> **Selected passage**:
• Yield on 10-year Japanese Govt. Bonds edge lower as BOJ shoot theories of early reduction in quantitative easing

    Source: FxWire Pro - Commentary / 24 Jan 2018 00:07:09   Eastern Standard Time

    Japanese government bonds gained on Wednesday as Bank of Japan announced it was keeping its monetary policy setting unchanged, shooting market theories of an early reduction in QE. Also, firmness in the U.S. Treasuries supported the safe-haven buying.

    The yield on the benchmark 10-year Treasury note, which moves inversely to its price, fell 1/2 basis point to 0.073 percent, the yield on the long-term 30-year note traded nearly flat at 0.826 percent and the yield on short-term 2-year remained steady at -0.134 percent by 04:00 GMT.

    On Tuesday, the BoJ maintained its short-term interest rate at -0.100 percent and remained committed to keeping the 10-year JGB yield near zero. The central bank, in its monetary policy statement, stated that it would expand its monetary base until inflation becomes stable at or above 2 percent.

> **What to do**: Turn the paragraph of the Japanese bond commentary above that begins "On Tuesday, the BoJ maintained" into a short bulleted list that keeps its main facts.

> **Given information**:
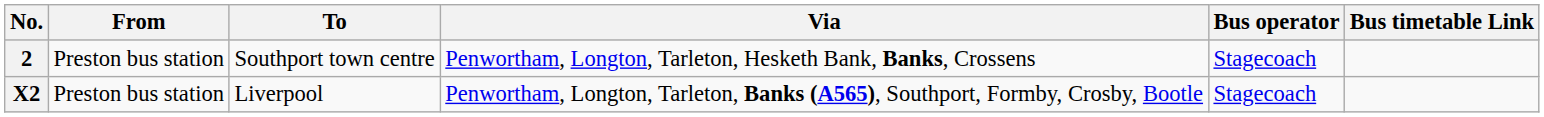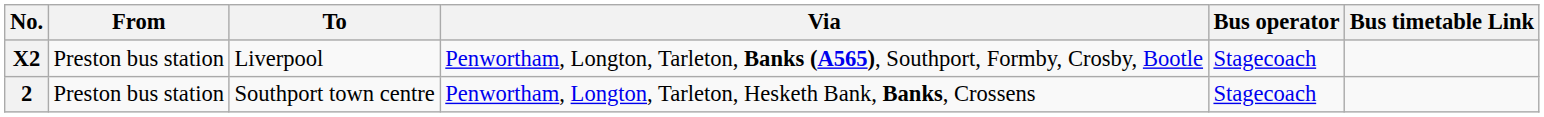rows swapped: 2 <-> X2
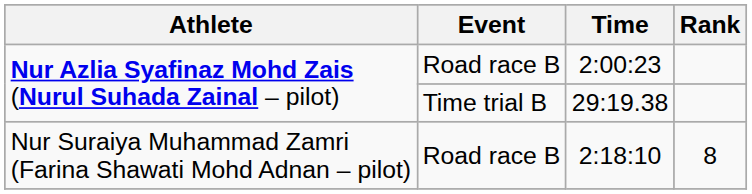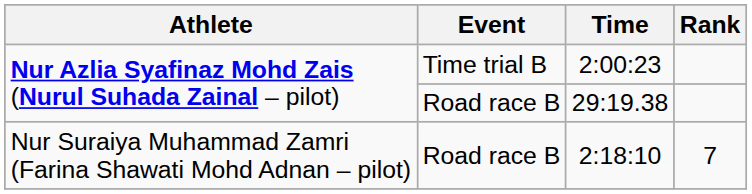2:00:23 | Event: Road race B -> Time trial B
29:19.38 | Event: Time trial B -> Road race B
2:18:10 | Rank: 8 -> 7
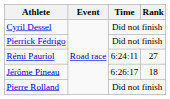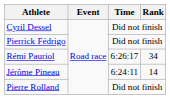Rémi Pauriol | Time: 6:24:11 -> 6:26:17
Rémi Pauriol | Rank: 27 -> 34
Jérôme Pineau | Time: 6:26:17 -> 6:24:11
Jérôme Pineau | Rank: 18 -> 14
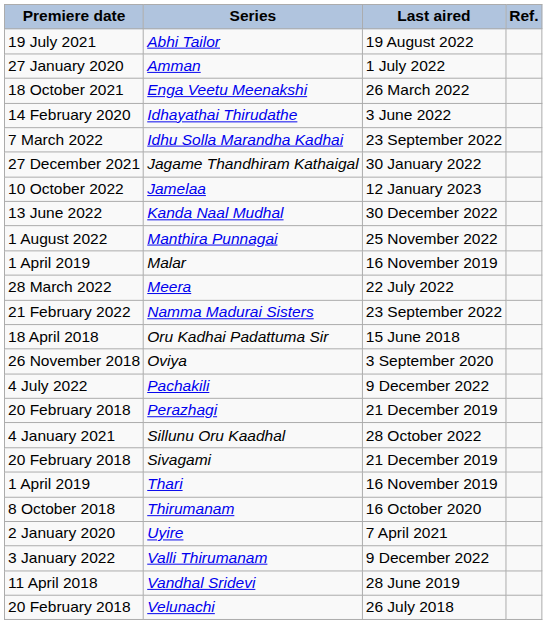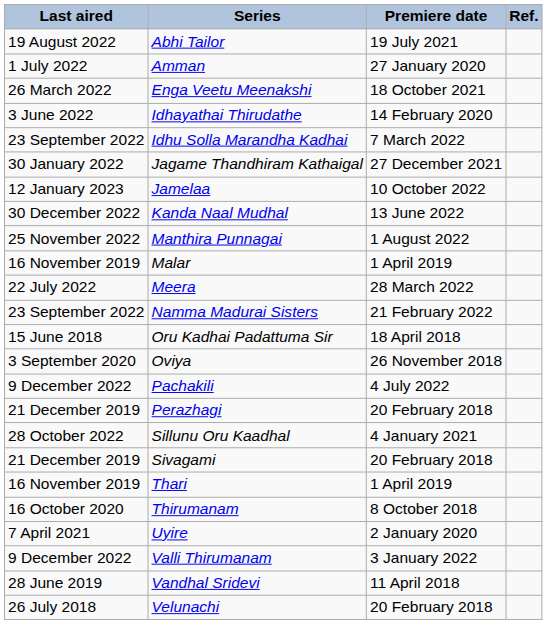columns swapped: Premiere date <-> Last aired
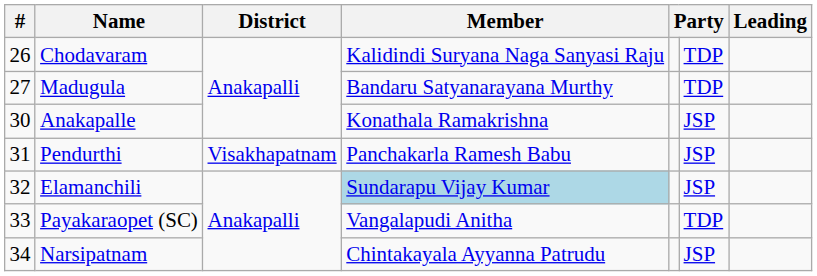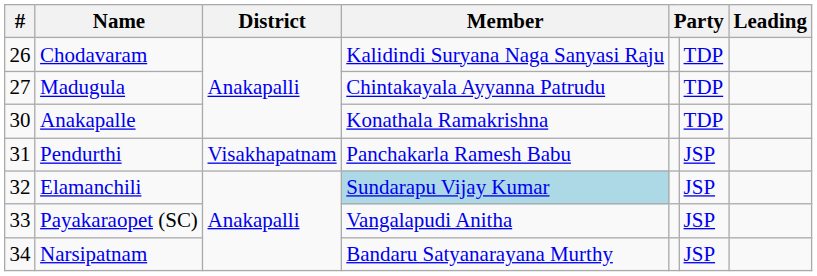Madugula | Member: Bandaru Satyanarayana Murthy -> Chintakayala Ayyanna Patrudu
Anakapalle | column 6: JSP -> TDP
Payakaraopet (SC) | column 6: TDP -> JSP
Narsipatnam | Member: Chintakayala Ayyanna Patrudu -> Bandaru Satyanarayana Murthy
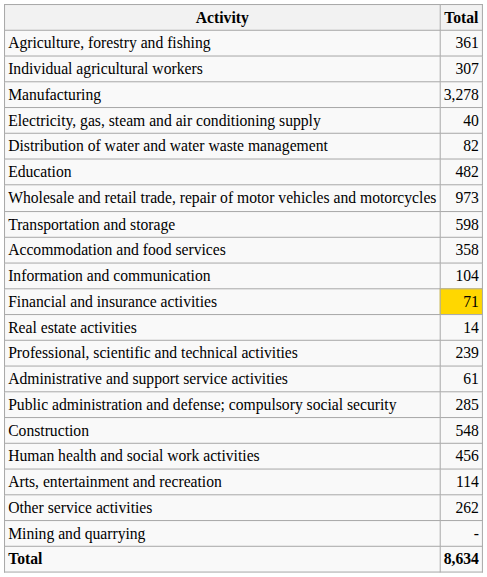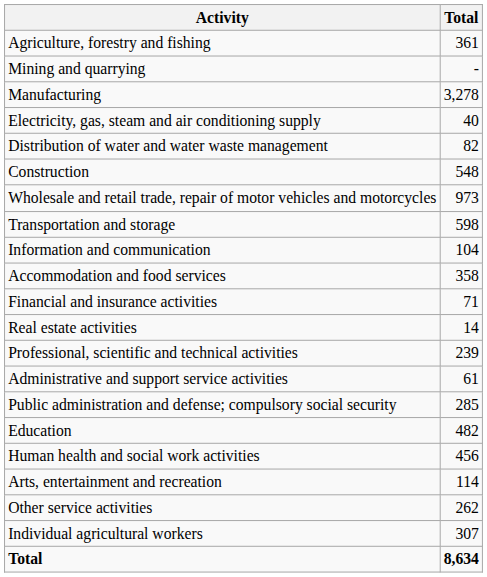rows swapped: Mining and quarrying <-> Individual agricultural workers
rows swapped: Construction <-> Education
rows swapped: Accommodation and food services <-> Information and communication
Financial and insurance activities | Total: gold background -> no background
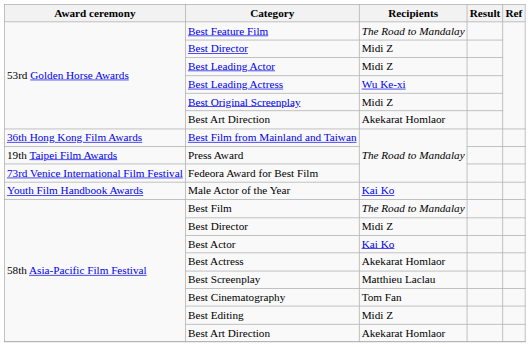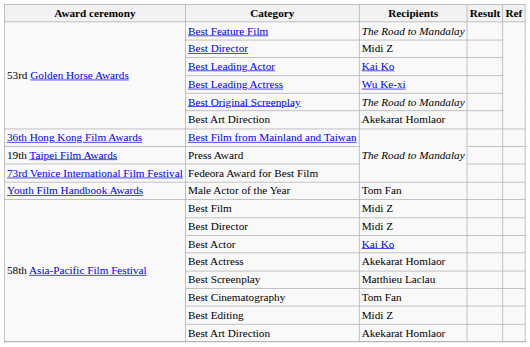Best Leading Actor | Recipients: Midi Z -> Kai Ko
Best Original Screenplay | Recipients: Midi Z -> The Road to Mandalay
Male Actor of the Year | Recipients: Kai Ko -> Tom Fan
Best Film | Recipients: The Road to Mandalay -> Midi Z
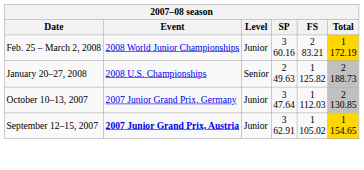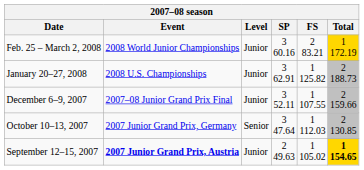January 20–27, 2008 | Level: Senior -> Junior
January 20–27, 2008 | SP: 2 49.63 -> 3 62.91
+ row: December 6–9, 2007 | 2007–08 Junior Grand Prix Final | Junior | 3 52.11 | 1 107.55 | 2 159.66
October 10–13, 2007 | Level: Junior -> Senior
September 12–15, 2007 | SP: 3 62.91 -> 2 49.63
September 12–15, 2007 | Total: normal -> bold
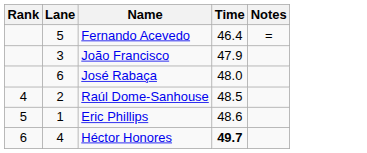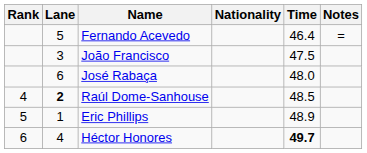+ column: Nationality
João Francisco | Time: 47.9 -> 47.5
Raúl Dome-Sanhouse | Lane: normal -> bold
Eric Phillips | Time: 48.6 -> 48.9
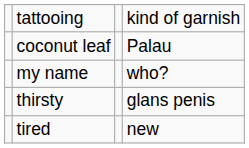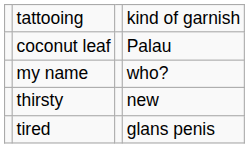thirsty | column 4: glans penis -> new
tired | column 4: new -> glans penis
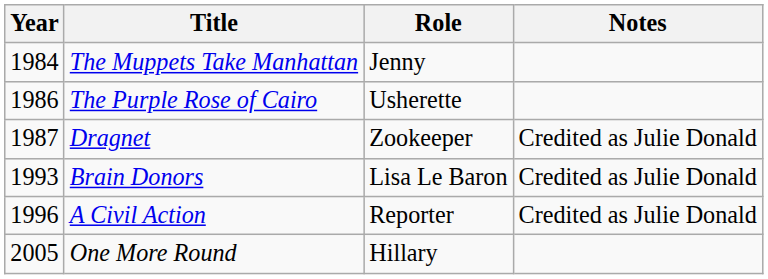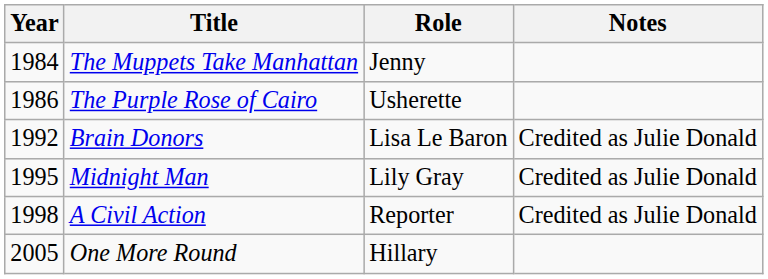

> **Exercise result**:
- On Tuesday, the BoJ kept its short-term interest rate at -0.100 percent.
- It remained committed to keeping the 10-year JGB yield near zero.
- Its monetary policy statement said it would expand the monetary base until inflation is stable at or above 2 percent.